**PROBLEM DETAILS:** For this task, copy all of the data below exactly and skip the pictures.
★ ★ ★ ★ ★ ★ ★
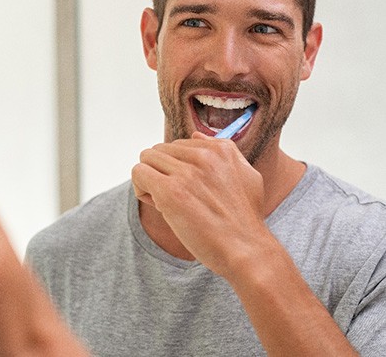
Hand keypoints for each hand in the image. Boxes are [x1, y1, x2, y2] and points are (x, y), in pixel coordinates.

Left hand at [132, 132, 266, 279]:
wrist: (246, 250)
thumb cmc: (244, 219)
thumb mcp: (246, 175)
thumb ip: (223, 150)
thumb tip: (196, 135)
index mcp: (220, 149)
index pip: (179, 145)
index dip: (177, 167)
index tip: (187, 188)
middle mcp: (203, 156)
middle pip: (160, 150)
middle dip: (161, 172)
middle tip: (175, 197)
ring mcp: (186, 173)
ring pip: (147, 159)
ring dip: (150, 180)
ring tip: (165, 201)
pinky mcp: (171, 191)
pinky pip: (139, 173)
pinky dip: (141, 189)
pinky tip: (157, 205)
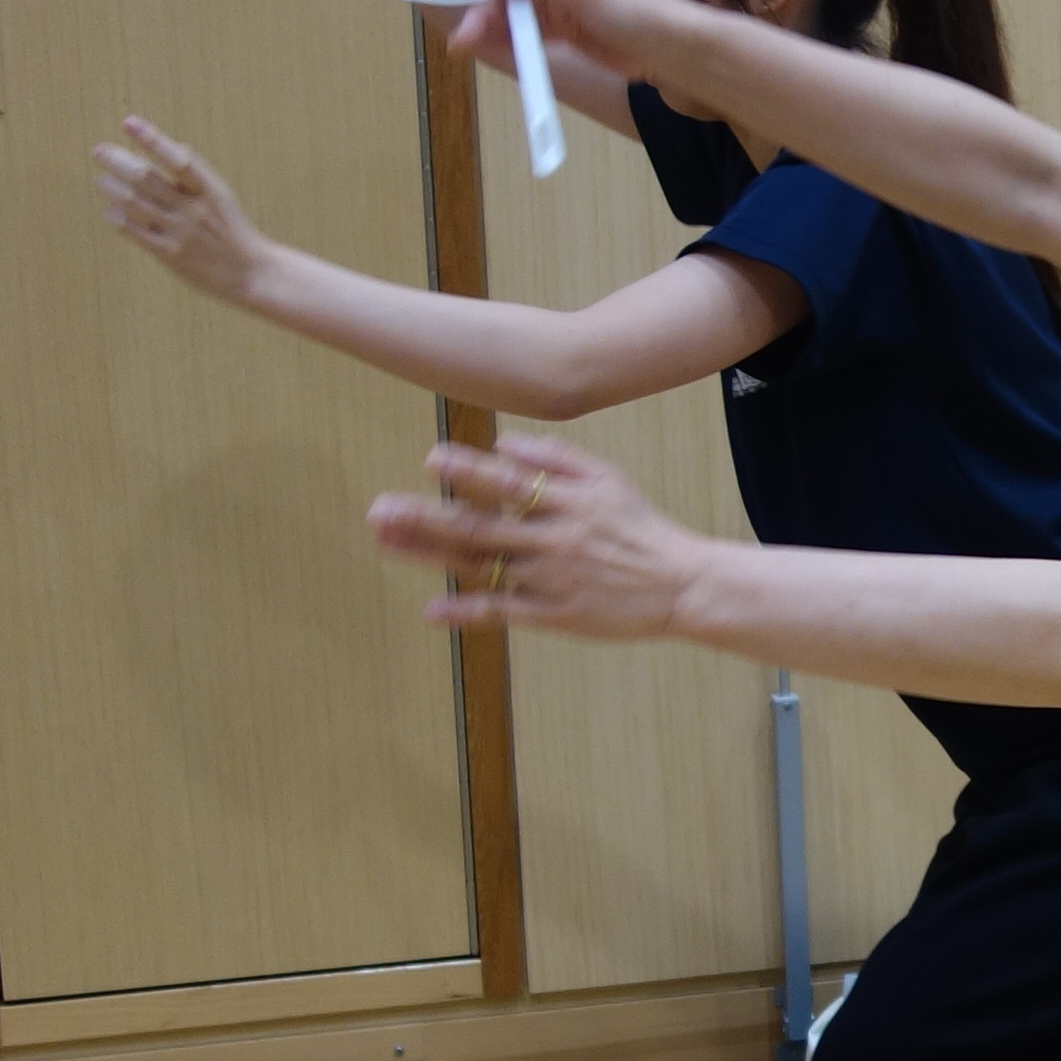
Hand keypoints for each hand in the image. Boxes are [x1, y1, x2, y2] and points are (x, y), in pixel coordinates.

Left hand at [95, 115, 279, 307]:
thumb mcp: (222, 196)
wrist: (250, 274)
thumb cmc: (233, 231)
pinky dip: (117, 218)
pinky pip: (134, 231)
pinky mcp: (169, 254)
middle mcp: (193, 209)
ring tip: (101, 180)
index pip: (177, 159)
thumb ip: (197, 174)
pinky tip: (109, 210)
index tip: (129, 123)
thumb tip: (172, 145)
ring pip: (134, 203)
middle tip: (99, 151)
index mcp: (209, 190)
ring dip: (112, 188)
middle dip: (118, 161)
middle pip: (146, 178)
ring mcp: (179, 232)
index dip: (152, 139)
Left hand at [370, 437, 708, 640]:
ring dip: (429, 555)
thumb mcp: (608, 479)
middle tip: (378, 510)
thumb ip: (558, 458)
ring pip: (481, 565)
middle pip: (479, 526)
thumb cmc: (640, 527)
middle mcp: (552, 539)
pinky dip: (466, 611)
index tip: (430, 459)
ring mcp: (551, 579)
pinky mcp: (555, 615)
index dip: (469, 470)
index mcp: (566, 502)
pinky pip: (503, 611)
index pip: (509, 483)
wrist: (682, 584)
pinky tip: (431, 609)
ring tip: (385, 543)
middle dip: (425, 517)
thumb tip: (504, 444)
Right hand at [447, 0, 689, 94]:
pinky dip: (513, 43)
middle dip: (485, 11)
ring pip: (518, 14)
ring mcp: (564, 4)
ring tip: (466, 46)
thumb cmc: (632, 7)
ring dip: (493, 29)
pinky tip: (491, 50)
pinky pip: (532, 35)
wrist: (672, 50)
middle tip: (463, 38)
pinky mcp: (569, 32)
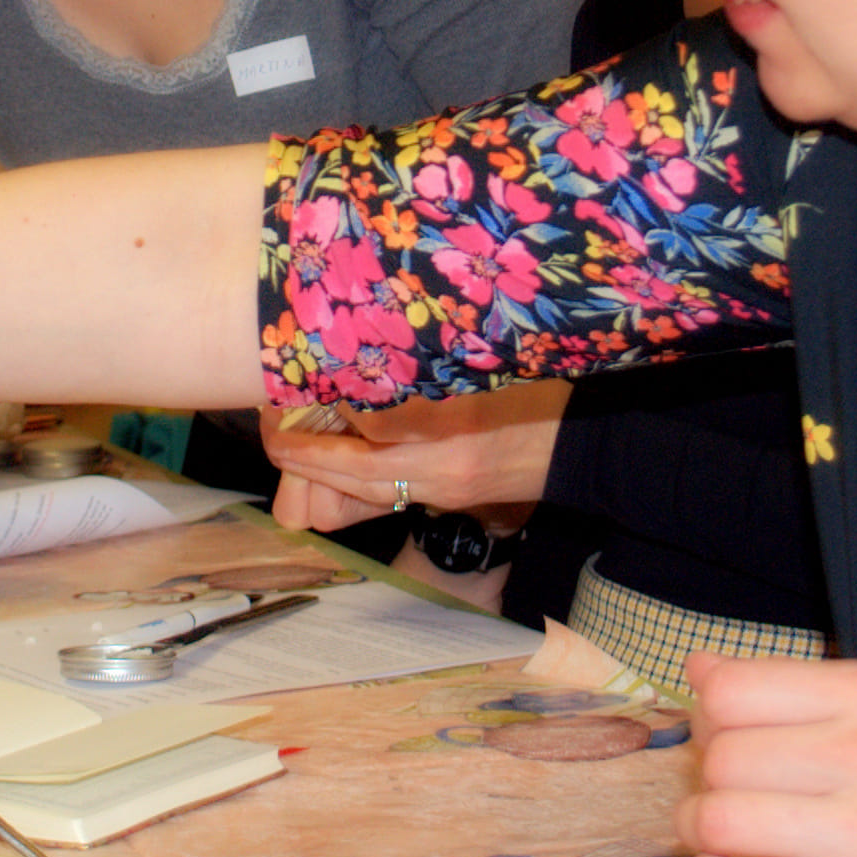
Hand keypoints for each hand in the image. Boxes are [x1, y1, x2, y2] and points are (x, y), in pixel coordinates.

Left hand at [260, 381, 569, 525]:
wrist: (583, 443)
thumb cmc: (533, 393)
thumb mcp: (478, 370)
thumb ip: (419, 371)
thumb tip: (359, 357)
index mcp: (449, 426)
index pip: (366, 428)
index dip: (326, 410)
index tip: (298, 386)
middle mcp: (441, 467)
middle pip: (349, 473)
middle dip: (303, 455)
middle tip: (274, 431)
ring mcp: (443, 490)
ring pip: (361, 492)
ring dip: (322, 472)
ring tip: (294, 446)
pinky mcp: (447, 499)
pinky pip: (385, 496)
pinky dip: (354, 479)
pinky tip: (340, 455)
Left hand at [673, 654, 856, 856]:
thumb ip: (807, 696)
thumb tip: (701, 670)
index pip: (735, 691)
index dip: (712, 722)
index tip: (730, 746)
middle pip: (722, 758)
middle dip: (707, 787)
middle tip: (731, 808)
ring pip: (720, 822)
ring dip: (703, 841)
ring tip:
★ ★ ★ ★ ★ ★ ★
**EXPECTED ANSWER:**
Hand keypoints for each hand in the image. Boxes are [x1, y1, x2, y2] and points are (x, y), in pixel coordinates.

Left hand at [132, 132, 266, 279]:
wrist: (246, 250)
thumb cmc: (244, 219)
thumb mcp: (246, 175)
thumb ip: (223, 150)
thumb tip: (196, 135)
index mcp: (220, 149)
index pip: (179, 145)
index dip: (177, 167)
index tip: (187, 188)
middle mcp: (203, 156)
middle pip: (160, 150)
middle dip: (161, 172)
middle tip: (175, 197)
ring mcp: (186, 173)
ring pip: (147, 159)
ring dip: (150, 180)
ring tip: (165, 201)
pinky mcp: (171, 191)
pinky pip: (139, 173)
pinky dip: (141, 189)
pinky tip: (157, 205)
Hand keypoints for each hand in the image. Boxes are [x1, y1, x2, y2] and points are (x, y), in pixel coordinates.

Left hand at [95, 115, 279, 307]:
thumb mcp: (222, 196)
wrist: (250, 274)
thumb cmc: (233, 231)
pinky dip: (117, 218)
pinky pip: (134, 231)
pinky mcp: (169, 254)
middle mcp: (193, 209)
ring tip: (101, 180)
index pip: (177, 159)
thumb ip: (197, 174)
pinky tip: (109, 210)
index tip: (129, 123)
thumb tip: (172, 145)
ring pip: (134, 203)
middle tip: (99, 151)
index mcp: (209, 190)
ring dip: (112, 188)
middle dip: (118, 161)
middle pip: (146, 178)
ring mcp: (179, 232)
index dip: (152, 139)
Left hand at [370, 437, 708, 640]:
ring dip: (429, 555)
thumb mcp: (608, 479)
middle tip: (378, 510)
thumb ip: (558, 458)
ring pip: (481, 565)
middle pip: (479, 526)
thumb cmc: (640, 527)
middle mcp: (552, 539)
pinky dip: (466, 611)
index tip: (430, 459)
ring mcp: (551, 579)
pinky mcp: (555, 615)
index dip: (469, 470)
index mcp: (566, 502)
pinky pip: (503, 611)
index pip: (509, 483)
wrist: (682, 584)
pinky tip: (431, 609)
ring tip: (385, 543)
middle dip: (425, 517)
thumb tip: (504, 444)
Right hand at [447, 0, 689, 94]:
pinky dip: (513, 43)
middle dip: (485, 11)
ring pip: (518, 14)
ring mcp: (564, 4)
ring tip: (466, 46)
thumb cmc: (632, 7)
ring dip: (493, 29)
pinky tip: (491, 50)
pinky pip: (532, 35)
wrist: (672, 50)
middle tip: (463, 38)
pinky mcp: (569, 32)
Hand keypoints for each hand in the image. Boxes are [x1, y1, x2, y2] and points are (x, y), in pixel coordinates.

Left hand at [260, 381, 569, 525]:
wrist: (583, 443)
thumb cmc: (533, 393)
thumb mcp: (478, 370)
thumb ip: (419, 371)
thumb tip: (359, 357)
index mcp: (449, 426)
index pip: (366, 428)
index dip: (326, 410)
index tip: (298, 386)
middle mcp: (441, 467)
middle pip: (349, 473)
middle dip: (303, 455)
middle tip: (274, 431)
ring mcp: (443, 490)
ring pip: (361, 492)
ring dip: (322, 472)
ring tip: (294, 446)
pinky mcp: (447, 499)
pinky pip: (385, 496)
pinky dip: (354, 479)
pinky tip: (340, 455)
Left hand at [673, 654, 856, 856]:
thumb ip: (807, 696)
thumb tip: (701, 670)
index pip: (735, 691)
index dip: (712, 722)
index tip: (730, 746)
middle pip: (722, 758)
middle dip: (707, 787)
middle tip: (731, 808)
ring pip: (720, 822)
ring dip: (703, 841)
ring tip:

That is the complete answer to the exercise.